___ DOCUMENT SECTION

Discussion in 'Journalism topics only' started by Love_Sports, Dec 29, 2008.

  1. Andy Dufresne

    Andy Dufresne Member

    My first year in the business I covered the state swimming championships for my paper, and a major metro from the other side of the state gave me $75 to get a couple quotes from three winning swimmers. All I had to do was e-mail the quotes, and they wrote the story off the quotes I provided. Easiest gig I ever had.
     
  2. daytonadan1983

    daytonadan1983 Well-Known Member

    I'm averaging $75 a night.

    Very bad trend -- basketball coverage is being cut. December - January used to be the heydey, now its September-November with football. And damn the AFL ownership -- the AFL was a nice income stream during the summer.

    BTW, I too did high school football for $55 for 2-4 paragraphs, agate, and scoring updates. When kickoffs are 7:30, the teams are throwing 30 times a game and deadline is 10:45, we were getting paid for promptness.
     
  3. BB Bobcat

    BB Bobcat Active Member

    Just got $125 for an 18 inch NFL sider for a major metro.
     
  4. Angola!

    Angola! Guest

    Promptness or not, it is a giant waste of money. Running two to three graphs on a game isn't going to sell papers anyway, so why spend that much money?

______
___ EXERCISE DATA

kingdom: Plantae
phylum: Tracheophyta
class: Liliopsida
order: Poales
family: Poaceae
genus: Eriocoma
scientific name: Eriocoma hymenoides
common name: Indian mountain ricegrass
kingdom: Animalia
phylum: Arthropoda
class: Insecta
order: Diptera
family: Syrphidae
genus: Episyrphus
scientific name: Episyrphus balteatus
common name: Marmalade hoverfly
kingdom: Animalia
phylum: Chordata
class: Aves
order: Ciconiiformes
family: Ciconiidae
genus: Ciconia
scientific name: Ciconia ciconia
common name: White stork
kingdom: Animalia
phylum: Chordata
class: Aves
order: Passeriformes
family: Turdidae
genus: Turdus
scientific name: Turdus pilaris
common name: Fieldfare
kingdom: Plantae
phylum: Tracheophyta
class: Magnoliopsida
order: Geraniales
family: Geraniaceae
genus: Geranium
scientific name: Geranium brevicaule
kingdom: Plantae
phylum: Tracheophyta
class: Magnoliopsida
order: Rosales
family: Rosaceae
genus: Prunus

______

Translate this sentence from the forum discussion on freelance sports-coverage pay into Spanish: "All I had to do was e-mail the quotes, and they wrote the story off the quotes I provided."

# [SOLUTION]
Lo único que tenía que hacer era enviar las citas por correo electrónico, y ellos redactaban el artículo a partir de las citas que yo les proporcionaba.